Changes are meant to:

  • Cause no outage – Any users of the system should not perceive any downtime
  • Cause no in-flight errors – Any requests in flight during the deployment should not be interrupted
  • Be backwards compatible – When upgrading a component, any clients of that component should continue working without requiring an immediate upgrade, aka non-breaking changes. Some examples are:
    • Upgrading a database schema, the older version of the application should still be able to operate normally with the new schema
    • Upgrading an internal microservice, any client microservices should not break. Designing gRPC specs thoughtfully makes this possible.
    • Upgrading a web API, such that clients that have no idea about the upgrade are not impacted – non-breaking changes
    • Upgrading the in-store protocol on the payment terminal, such that POS still using older versions of the client libraries are not impacted
  • Ability to rollback – Rolling back a component should rarely be needed. It is always preferred to roll forward instead, i.e. creating a fix for the problem at hand and deploying that one. In the rare case that a problem is observed soon after a deployment, that is impacting availability, integrity or compliance, and that can’t easily be fixed by rolling forward, then a rollback is executed by going back to the previous version of the component.

On the rare occasion where the above cannot be achieved, a deployment is handled in a very careful ad-hoc manner, consulting with necessary internal and external parties as necessary.

Releases and deployments are highly visible and auditable through the version control and release management systems that are used, and are integrated with observability monitors/outputs such as Slack.

For some changes such as application component deployments, as an extra precaution, a lightweight manual checklist is created and peer reviewed before deploying to an environment.

Change management is meant to help us move faster, not slower, by providing plenty of safety nets. The intention is that we are able to deploy updated components daily. If we didn’t have a close call every now and then, we wouldn’t be moving as fast as we could be.

Proper change management helps with Availability, Integrity, Compliance and Cost Effectiveness

Value Quality Over Quantity

We value easy to understand well written and maintainable code over clever code.
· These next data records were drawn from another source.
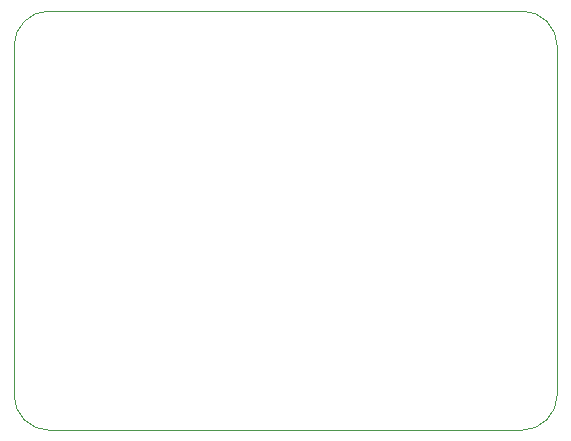
<source format=gm1>
G04 #@! TF.GenerationSoftware,KiCad,Pcbnew,(5.1.9)-1*
G04 #@! TF.CreationDate,2022-08-31T17:37:08+02:00*
G04 #@! TF.ProjectId,Edge_dff,45646765-5f64-4666-962e-6b696361645f,rev?*
G04 #@! TF.SameCoordinates,Original*
G04 #@! TF.FileFunction,Profile,NP*
%FSLAX46Y46*%
G04 Gerber Fmt 4.6, Leading zero omitted, Abs format (unit mm)*
G04 Created by KiCad (PCBNEW (5.1.9)-1) date 2022-08-31 17:37:08*
%MOMM*%
%LPD*%
G01*
G04 APERTURE LIST*
G04 #@! TA.AperFunction,Profile*
%ADD10C,0.050000*%
G04 #@! TD*
G04 APERTURE END LIST*
D10*
X153000000Y-85500000D02*
G75*
G02*
X156000000Y-88500000I0J-3000000D01*
G01*
X110000000Y-88500000D02*
G75*
G02*
X113000000Y-85500000I3000000J0D01*
G01*
X113000000Y-121000000D02*
G75*
G02*
X110000000Y-118000000I0J3000000D01*
G01*
X156000000Y-118000000D02*
G75*
G02*
X153000000Y-121000000I-3000000J0D01*
G01*
X113000000Y-121000000D02*
X153000000Y-121000000D01*
X110000000Y-88500000D02*
X110000000Y-118000000D01*
X153000000Y-85500000D02*
X113000000Y-85500000D01*
X156000000Y-118000000D02*
X156000000Y-88500000D01*
M02*

</source>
We re-use, don’t repeat ourselves, keep things simple and enjoy deleting code – the world has enough. Code comments shouldn’t be needed, components are loosely coupled, functions have clear purpose, artifacts are immutable, we avoid building things and all code is peer reviewed. We encourage collaboration between engineers to reach the right solution for the job. We leave our egos at the door.

Each engineering discipline is in charge of testing their own work using best practice for that discipline. Such tests are typically automated tests wired into CI/CD pipelines. Typical tests include:

  • Unit Testing
  • UI Testing
  • Database Integration and migration testing
  • End-to-End testing
  • Performance Testing
  • Security/Pen Testing

Additionally, there is a team that is dedicated to “traditional” end-user QA. At a high level this team does two lines of testing:

  • New Product / Feature testing – as mx51 builds out the product suite further, new features are QA’d typically independently of specific tenants, for example in the eng-qa environment, and in the demo tenancy.
  • Tenant Integration Testing – when a new tenant is being set up with an mx51 tenancy, or when an existing tenant is turning on a new feature, the QA team will make sure that the platform works as expected when configured and/or integrated for that tenant.

We’re not perfect, but every day we try to lift the bar.